[BEGIN]
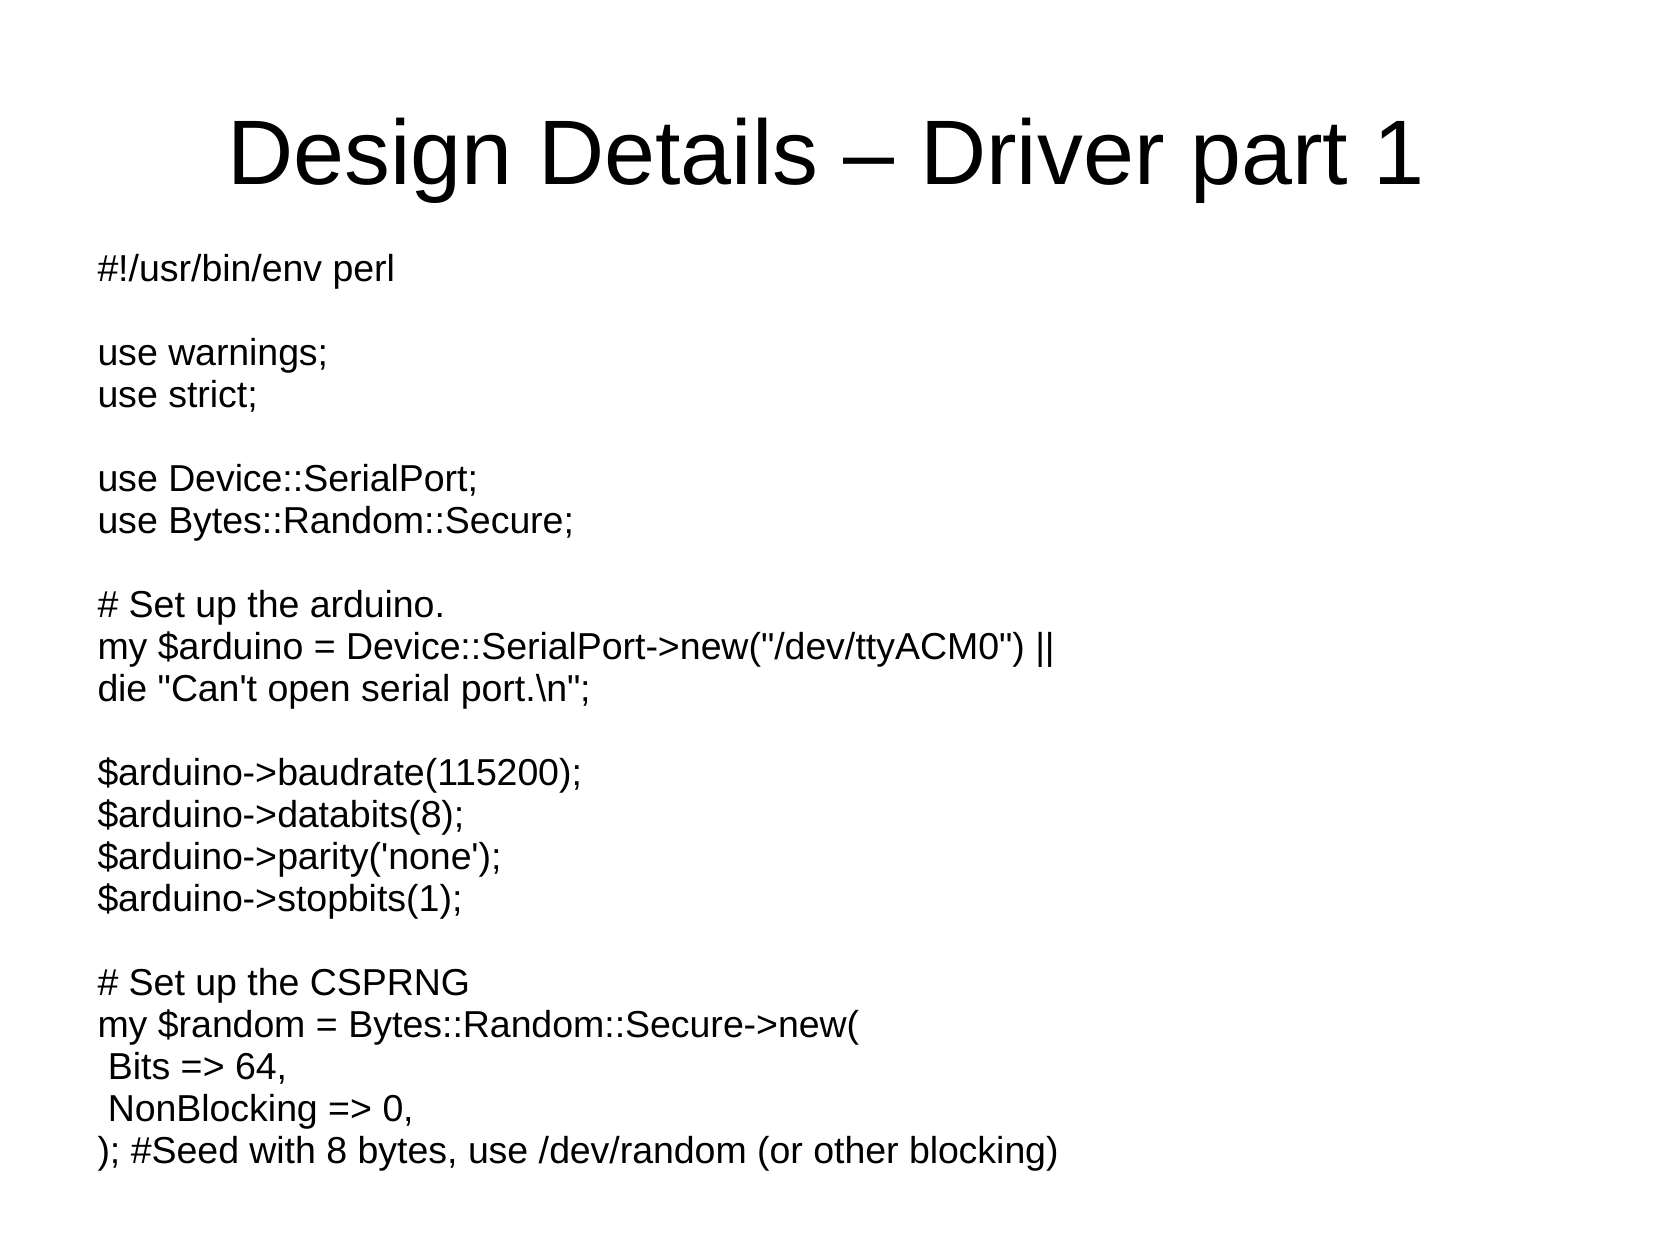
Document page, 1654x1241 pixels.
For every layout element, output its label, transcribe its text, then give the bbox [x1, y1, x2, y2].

text_box #!/usr/bin/env perl use warnings; use strict; use Device::SerialPort; use Bytes::Random::Secure; # Set up the arduino. my $arduino = Device::SerialPort->new("/dev/ttyACM0") || die "Can't open serial port.\n"; $arduino->baudrate(115200); $arduino->databits(8); $arduino->parity('none'); $arduino->stopbits(1); # Set up the CSPRNG my $random = Bytes::Random::Secure->new( Bits => 64, NonBlocking => 0, ); #Seed with 8 bytes, use /dev/random (or other blocking) [82, 240, 1606, 1221]
title Design Details – Driver part 1 [82, 49, 1571, 240]
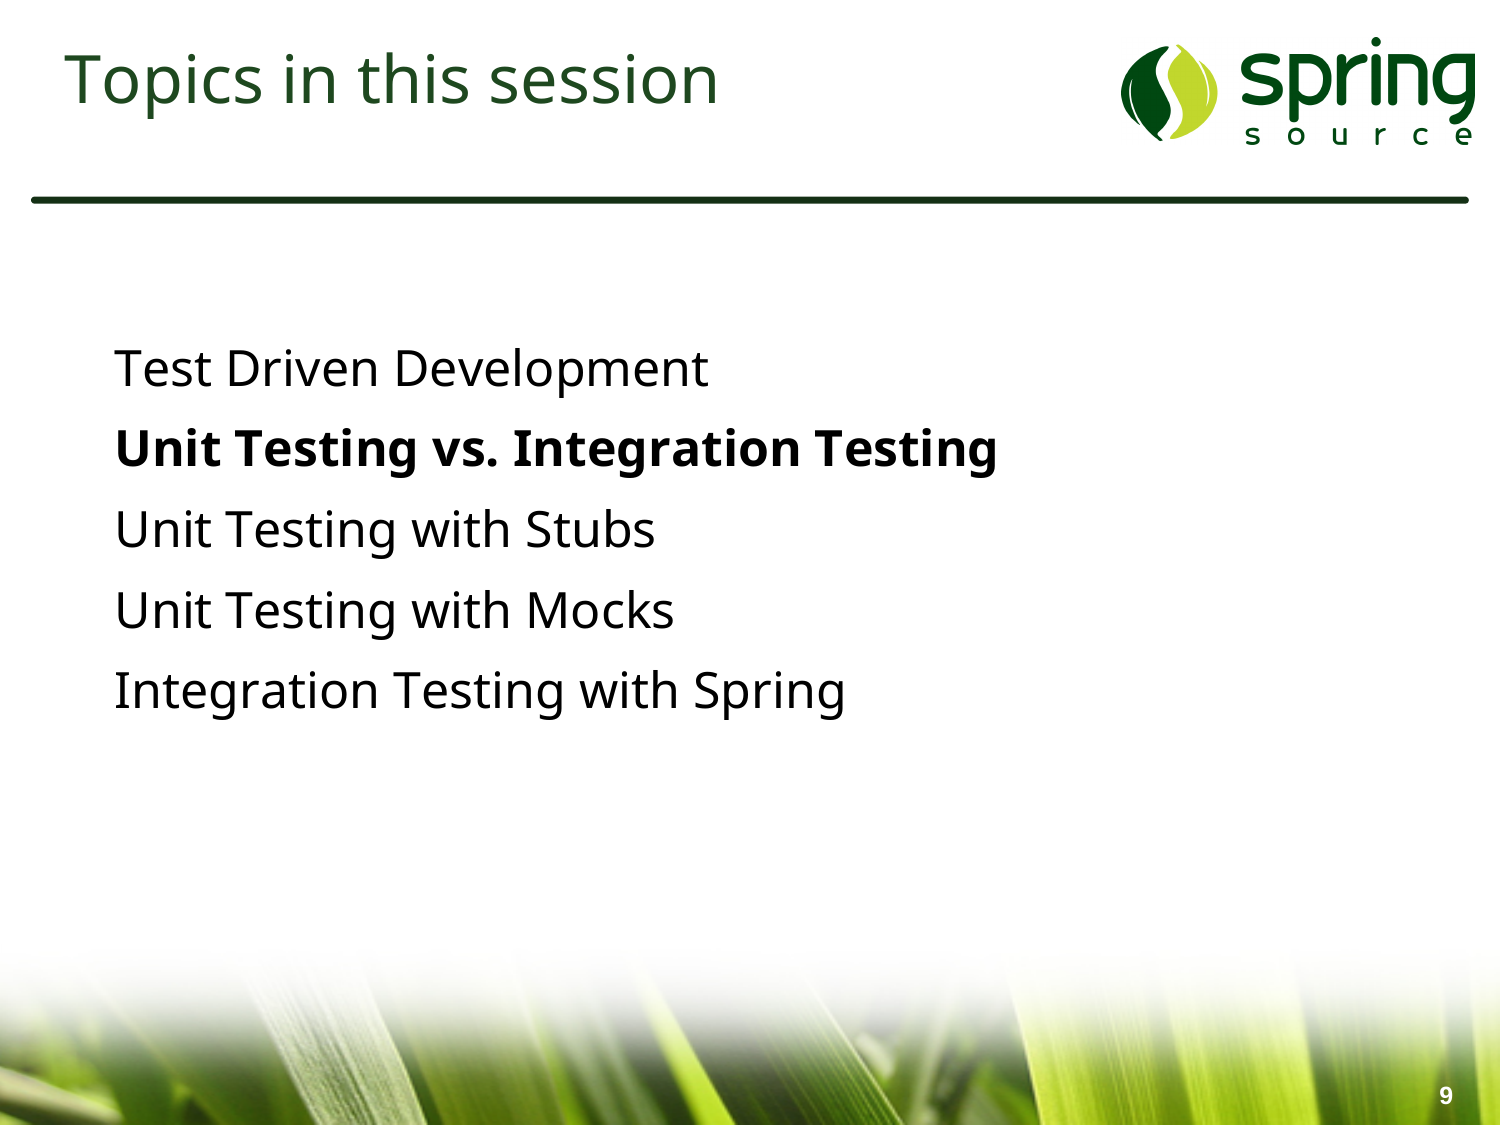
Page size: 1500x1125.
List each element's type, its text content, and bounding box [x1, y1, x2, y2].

picture [0, 944, 1500, 1125]
list Test Driven Development Unit Testing vs. Integration Testing Unit Testing with Stubs Unit Testing with Mocks Integration Testing with Spring [99, 324, 1376, 1001]
text_box Topics in this session [50, 24, 1326, 213]
picture [1326, 37, 1475, 145]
[END]
▶ **STATED EXERCISE**:
Retype the part of the material that opens with the line containing "Page size: 1500x1125." and closes with the final line of the material.

▶ **EXERCISE RESPONSE**:
Page size: 1500x1125.
List each element's type, its text content, and bounding box [x1, y1, x2, y2].

picture [0, 944, 1500, 1125]
list Test Driven Development Unit Testing vs. Integration Testing Unit Testing with Stubs Unit Testing with Mocks Integration Testing with Spring [99, 324, 1376, 1001]
text_box Topics in this session [50, 24, 1326, 213]
picture [1326, 37, 1475, 145]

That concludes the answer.